The changes were tabled earlier this month by F1's team bosses and voted upon unanimously on Tuesday by the F1 Commission before they were officially ratified by the WMSC.

As expected, Friday's FP1 will be followed by a qualifying session that will determine the grid for Sunday's race. On Saturday, FP2 has been replaced by a new qualifying format – called Sprint Shootout – that will set the starting order for the afternoon's standalone Sprint event.

The Sprint Shootout session will follow the usual Q1-Q2-Q3 format, but the duration of each segment has been reduced, with SQ1 lasting 12 minutes, SQ2 cut to 10 minutes and QQ3 lasting just 8 minutes, with the latter's duration allowing drivers to achieve just a single lap.

Furthermore, a mandatory tyre schedule adopted for the session will see drivers running on mediums in Q1 and Q2, and on softs in Q3.

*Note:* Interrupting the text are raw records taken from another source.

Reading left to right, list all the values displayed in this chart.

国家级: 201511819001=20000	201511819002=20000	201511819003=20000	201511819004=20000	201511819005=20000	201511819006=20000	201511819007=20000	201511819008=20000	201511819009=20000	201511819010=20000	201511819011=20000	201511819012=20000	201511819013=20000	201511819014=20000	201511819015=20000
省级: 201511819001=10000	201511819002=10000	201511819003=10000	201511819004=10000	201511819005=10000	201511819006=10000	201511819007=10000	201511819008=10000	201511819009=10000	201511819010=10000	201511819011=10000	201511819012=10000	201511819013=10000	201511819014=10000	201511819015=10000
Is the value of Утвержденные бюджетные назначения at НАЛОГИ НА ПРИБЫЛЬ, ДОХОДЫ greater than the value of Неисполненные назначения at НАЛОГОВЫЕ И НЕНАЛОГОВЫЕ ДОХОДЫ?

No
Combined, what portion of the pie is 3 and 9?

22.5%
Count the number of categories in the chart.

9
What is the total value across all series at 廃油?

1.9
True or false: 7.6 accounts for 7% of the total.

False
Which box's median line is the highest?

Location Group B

It has been decided that any grid penalties incurred by a driver in practice or in qualifying will apply in Sunday's race, while a penalty incurred in Sprint Qualifying will apply to the Sprint event.

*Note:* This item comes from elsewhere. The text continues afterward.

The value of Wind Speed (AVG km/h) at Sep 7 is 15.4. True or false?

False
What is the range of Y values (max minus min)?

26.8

PU penalties will only apply for the Grand Prix.

Also, the points allocation for the sprint remains unchanged, with the top eight scoring on the basis of 8-7-6-5-4-3-2-1.

Baku next weekend will kick off the new format, with the Austria, Belgium, Qatar, the USA and Brazil hosting additional Sprint events.

A joint statement from the FIA and F1 said: "Following this successful vote and subsequent approval by the World Motor Sport Council by e-vote, all stakeholders believe that this will boost the spectacle of Sprint weekends and enhance track action for fans around the world.

"Thanks to the close working relationship between the FIA, FOM as well as the sport's ten Formula 1 teams, moving the changes from concept to regulation has been accomplished swiftly and positively."